Access to B.B.'s and C.B.'s Dibert School records was properly denied.[6] Dr. Ruiz's DHHR highly confidential records relative to M.B.'s psychological, psychosocial and psychiatric evaluations should not be released and the motion to quash should have been granted. The defense has not shown a sufficient basis for M.B.'s Fisk Howard School records and the motion to quash should have been granted. Similarly, the motion should have been granted to protect M.B.'s Hotel Dieu records.
We reverse the trial judge's ruling insofar as it denies the State's motion to quash. We affirm the ruling insofar as it grants the motion to quash.
REVERSED IN PART; AFFIRMED IN PART.
NOTES
[1] The minor's names are deleted to protect their identity.
[2] Some records were in the possession of the Department of Health and Human Resources. Those could be considered in the State's possession for discovery purposes.
[3] The same obligation for pre-trial discovery cannot be imposed on third parties as may be imposed on the State. Under the ABA Standards for Criminal Justice (approved draft 1970), Standard 11-2.5, Discretionary Disclosures, upon a showing that the documents are material to defense preparation the court in its discretion may require disclosure to defense counsel. Under Standard 11-4.8 (Supp.1982), the court may order third parties to permit review of any specified records and may deny the disclosure if it finds a substantial risk of certain harms to any third party which would outweigh the usefulness of the disclosure. The commentary following Standard 11-4.8 notes that such disclosures require careful judicial supervision to prevent unnecessary intrusions into third party privacy rights. The moving party must show the required disclosure is reasonable and relevant to the preparation of the case.

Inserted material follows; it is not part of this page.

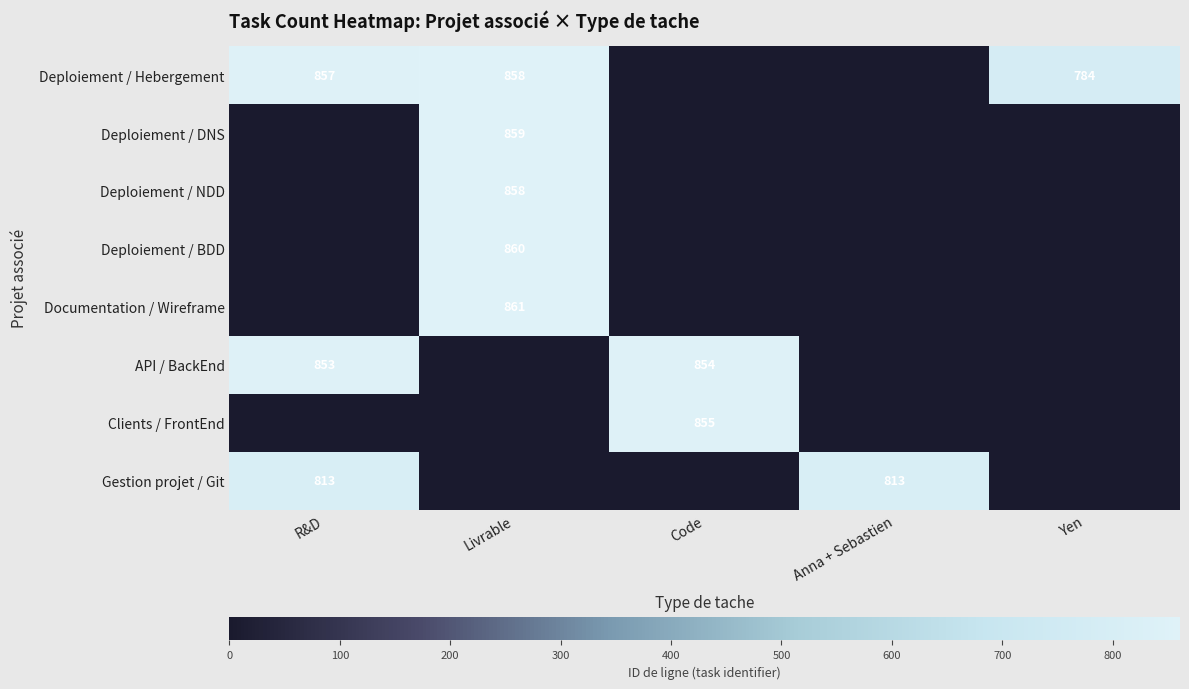

Is it true that Gestion projet / Git equals 813 at Anna + Sebastien?

True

[4] The records which were denied were paper clipped together in an envelope with DENIED written across. We can only attempt to determine the particular papers provided pursuant to each subpoena.
[5] The DHHR records previously discussed do mention prior aggressive or violent behavior, but such information is not material to the preparation of the defense or for impeachment purposes.
[6] We do not condone ruling on discovery motions at a motion to quash hearing, but agree that the records should not be turned over to the defense.